Every modern GC algorithm used in JVM starts its job with finding out all objects that are still alive. This concept is best explained using the following picture representing your JVM’s memory layout:
First, GC defines some specific objects as Garbage Collection Roots. Examples of such GC roots are:
- Local variable and input parameters of the currently executing methods
- Active threads
- Static field of the loaded classes
- JNI references
Next, GC traverses the whole object graph in your memory, starting from those Garbage Collection Roots and following references from the roots to other objects, e.g. instance fields. Every object the GC visits is marked as alive.
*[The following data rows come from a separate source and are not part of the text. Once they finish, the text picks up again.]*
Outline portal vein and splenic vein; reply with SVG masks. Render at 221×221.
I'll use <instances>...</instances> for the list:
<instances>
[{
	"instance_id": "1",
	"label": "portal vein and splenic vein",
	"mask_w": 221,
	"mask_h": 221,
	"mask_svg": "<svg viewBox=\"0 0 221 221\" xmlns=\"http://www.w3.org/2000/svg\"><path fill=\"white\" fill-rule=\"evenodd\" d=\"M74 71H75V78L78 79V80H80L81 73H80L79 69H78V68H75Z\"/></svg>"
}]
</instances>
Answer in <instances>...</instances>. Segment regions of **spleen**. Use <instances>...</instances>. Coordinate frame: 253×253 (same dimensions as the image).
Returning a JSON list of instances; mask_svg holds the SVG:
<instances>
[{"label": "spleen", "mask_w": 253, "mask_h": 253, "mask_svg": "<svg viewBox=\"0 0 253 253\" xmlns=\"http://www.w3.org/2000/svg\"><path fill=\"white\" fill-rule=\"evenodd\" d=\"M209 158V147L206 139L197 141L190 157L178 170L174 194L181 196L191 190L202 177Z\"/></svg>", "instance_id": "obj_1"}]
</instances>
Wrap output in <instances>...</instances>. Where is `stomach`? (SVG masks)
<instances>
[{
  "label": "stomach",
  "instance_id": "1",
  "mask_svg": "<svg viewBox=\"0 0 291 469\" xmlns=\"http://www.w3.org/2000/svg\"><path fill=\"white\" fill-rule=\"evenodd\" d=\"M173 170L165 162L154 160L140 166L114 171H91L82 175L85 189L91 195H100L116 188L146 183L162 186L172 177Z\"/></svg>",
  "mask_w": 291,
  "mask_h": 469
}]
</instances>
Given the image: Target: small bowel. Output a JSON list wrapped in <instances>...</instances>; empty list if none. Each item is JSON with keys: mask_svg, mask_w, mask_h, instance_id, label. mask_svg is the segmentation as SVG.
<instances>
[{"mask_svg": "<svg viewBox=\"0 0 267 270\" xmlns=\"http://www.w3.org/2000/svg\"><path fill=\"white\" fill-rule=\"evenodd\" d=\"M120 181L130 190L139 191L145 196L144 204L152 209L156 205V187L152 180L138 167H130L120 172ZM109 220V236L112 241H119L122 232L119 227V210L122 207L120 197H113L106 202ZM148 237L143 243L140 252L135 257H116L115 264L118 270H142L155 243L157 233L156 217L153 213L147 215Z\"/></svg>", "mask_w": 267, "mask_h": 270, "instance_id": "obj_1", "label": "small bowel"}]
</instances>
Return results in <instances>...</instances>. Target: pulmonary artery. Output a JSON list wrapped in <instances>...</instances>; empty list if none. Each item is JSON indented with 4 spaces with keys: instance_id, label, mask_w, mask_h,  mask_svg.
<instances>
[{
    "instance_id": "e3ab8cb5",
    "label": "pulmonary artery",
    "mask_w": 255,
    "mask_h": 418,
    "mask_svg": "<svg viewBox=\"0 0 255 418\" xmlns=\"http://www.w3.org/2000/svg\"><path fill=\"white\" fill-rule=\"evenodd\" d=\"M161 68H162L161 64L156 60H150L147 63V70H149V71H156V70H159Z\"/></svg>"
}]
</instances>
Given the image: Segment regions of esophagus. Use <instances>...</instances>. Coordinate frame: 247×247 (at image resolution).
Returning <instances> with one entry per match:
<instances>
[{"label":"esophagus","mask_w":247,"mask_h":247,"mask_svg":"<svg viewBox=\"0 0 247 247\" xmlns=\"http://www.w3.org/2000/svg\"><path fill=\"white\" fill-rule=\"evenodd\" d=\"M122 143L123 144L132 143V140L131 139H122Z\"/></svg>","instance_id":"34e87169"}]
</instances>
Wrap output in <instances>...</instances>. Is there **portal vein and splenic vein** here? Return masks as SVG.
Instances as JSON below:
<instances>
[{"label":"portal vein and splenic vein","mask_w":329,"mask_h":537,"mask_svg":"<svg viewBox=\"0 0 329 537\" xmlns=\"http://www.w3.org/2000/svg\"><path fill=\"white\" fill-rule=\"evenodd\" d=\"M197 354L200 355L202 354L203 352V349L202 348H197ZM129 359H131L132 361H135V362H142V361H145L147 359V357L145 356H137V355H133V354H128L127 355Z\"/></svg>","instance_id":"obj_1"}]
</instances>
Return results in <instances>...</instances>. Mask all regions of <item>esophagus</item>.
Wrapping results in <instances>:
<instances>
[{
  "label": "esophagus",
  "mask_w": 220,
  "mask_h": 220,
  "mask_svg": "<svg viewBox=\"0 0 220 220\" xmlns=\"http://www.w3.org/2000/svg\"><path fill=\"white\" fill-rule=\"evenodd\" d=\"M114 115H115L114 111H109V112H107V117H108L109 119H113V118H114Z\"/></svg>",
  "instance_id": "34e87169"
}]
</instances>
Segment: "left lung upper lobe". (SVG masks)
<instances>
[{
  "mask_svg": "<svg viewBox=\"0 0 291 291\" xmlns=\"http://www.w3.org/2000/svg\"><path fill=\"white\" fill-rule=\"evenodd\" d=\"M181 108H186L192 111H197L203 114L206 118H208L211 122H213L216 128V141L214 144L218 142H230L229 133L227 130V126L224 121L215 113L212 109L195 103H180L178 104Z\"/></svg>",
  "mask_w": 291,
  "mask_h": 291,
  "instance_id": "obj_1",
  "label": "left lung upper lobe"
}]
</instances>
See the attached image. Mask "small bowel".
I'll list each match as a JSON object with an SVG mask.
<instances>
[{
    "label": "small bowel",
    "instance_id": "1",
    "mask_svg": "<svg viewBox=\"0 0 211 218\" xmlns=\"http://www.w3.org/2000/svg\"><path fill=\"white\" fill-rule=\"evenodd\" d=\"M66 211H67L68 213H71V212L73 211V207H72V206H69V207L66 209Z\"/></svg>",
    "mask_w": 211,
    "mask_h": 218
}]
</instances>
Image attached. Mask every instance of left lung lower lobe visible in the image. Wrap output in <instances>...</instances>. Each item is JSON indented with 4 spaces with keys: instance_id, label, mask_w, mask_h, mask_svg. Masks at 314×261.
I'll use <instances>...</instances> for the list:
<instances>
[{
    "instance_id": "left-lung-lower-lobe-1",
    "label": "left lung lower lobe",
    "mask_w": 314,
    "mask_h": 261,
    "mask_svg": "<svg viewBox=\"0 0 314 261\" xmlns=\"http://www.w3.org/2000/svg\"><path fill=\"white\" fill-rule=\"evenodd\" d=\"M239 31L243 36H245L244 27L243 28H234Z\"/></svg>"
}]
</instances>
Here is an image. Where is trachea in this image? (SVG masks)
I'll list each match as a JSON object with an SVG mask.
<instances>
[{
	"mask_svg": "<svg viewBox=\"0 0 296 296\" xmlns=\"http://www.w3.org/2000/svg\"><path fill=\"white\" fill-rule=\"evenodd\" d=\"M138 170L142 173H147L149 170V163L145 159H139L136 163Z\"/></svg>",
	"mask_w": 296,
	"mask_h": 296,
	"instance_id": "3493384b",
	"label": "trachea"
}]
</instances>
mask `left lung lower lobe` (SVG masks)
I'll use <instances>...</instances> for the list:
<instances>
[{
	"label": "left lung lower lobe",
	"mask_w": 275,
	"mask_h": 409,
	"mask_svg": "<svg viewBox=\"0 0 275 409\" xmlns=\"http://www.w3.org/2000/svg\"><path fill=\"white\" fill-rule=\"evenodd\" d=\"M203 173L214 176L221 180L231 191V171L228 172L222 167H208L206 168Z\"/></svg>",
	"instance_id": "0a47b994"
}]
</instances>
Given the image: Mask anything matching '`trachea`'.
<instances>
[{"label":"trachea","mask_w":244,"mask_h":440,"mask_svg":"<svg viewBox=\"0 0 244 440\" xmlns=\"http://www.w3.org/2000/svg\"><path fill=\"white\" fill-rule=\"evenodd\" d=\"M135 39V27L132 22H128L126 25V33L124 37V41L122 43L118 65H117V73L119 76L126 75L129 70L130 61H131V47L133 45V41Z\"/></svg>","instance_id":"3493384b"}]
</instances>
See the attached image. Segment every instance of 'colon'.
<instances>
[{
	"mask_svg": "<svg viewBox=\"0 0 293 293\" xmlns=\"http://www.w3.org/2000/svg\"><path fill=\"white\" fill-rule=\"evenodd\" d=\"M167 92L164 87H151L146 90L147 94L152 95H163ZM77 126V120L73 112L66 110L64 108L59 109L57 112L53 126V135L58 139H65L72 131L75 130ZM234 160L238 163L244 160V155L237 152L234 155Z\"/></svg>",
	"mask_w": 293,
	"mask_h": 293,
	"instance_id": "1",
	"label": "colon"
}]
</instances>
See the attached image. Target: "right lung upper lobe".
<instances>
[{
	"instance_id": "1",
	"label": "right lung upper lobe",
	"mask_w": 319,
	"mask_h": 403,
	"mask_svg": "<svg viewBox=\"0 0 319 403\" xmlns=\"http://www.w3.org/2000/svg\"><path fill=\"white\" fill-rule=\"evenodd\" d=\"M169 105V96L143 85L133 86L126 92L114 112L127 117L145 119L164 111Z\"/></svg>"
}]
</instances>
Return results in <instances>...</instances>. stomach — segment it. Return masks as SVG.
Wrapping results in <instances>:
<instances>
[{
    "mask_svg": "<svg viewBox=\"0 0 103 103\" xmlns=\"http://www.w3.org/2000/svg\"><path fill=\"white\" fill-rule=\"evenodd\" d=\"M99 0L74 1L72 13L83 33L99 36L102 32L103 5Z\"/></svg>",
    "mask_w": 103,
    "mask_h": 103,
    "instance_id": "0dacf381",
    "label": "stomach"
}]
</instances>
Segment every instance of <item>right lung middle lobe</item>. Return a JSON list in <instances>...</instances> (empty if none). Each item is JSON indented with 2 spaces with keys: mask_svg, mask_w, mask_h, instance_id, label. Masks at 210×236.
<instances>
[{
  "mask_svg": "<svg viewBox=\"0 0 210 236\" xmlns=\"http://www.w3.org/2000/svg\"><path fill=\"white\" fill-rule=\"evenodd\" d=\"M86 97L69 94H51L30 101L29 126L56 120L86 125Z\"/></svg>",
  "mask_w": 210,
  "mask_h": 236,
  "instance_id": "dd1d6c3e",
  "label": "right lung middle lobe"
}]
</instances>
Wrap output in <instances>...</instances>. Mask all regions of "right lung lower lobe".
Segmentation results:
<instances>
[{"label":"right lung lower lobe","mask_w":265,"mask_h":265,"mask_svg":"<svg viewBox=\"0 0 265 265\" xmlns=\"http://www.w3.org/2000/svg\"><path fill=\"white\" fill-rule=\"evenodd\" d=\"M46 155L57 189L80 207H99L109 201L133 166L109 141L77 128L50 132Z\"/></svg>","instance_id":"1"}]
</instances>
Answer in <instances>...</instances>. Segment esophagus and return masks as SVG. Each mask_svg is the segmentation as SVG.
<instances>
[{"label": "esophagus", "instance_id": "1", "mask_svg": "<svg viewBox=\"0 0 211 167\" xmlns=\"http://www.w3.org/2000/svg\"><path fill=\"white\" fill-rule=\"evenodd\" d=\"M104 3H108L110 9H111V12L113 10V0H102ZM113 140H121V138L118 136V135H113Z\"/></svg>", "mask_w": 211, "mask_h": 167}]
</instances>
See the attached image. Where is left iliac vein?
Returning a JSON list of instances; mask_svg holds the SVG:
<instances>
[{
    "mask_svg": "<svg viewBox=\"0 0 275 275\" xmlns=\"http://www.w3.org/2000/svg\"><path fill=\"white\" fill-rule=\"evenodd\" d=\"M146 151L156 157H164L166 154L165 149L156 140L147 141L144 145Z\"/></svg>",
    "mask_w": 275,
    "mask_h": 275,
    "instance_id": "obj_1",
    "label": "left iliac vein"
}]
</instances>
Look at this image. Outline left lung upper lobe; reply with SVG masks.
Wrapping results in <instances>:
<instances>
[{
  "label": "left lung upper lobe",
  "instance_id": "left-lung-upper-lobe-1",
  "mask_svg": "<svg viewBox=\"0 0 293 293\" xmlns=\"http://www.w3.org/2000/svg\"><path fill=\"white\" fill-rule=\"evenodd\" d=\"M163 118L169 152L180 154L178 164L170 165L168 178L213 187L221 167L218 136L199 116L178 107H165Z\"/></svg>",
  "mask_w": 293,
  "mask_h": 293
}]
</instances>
Live objects are represented as blue on the picture above. When the marking phase finishes, every live object is marked. All other objects (grey data structures on the picture above) are thus unreachable from the GC roots, implying that your application cannot use the unreachable objects anymore. Such objects are considered garbage and GC should get rid of them in the following phases.
There are important aspects to note about the marking phase:
- The application threads need to be stopped for the marking to happen as you cannot really traverse the graph if it keeps changing under your feet all the time. Such a situation when the application threads are temporarily stopped so that the JVM can indulge in housekeeping activities is called a safe point resulting in a Stop The World pause. Safe points can be triggered for different reasons but garbage collection is by far the most common reason for a safe point to be introduced.
- The duration of this pause depends neither on the total number of objects in heap nor on the size of the heap but on the number of alive objects. So increasing the size of the heap does not directly affect the duration of the marking phase.
When the mark phase is completed, the GC can proceed to the next step and start removing the unreachable objects.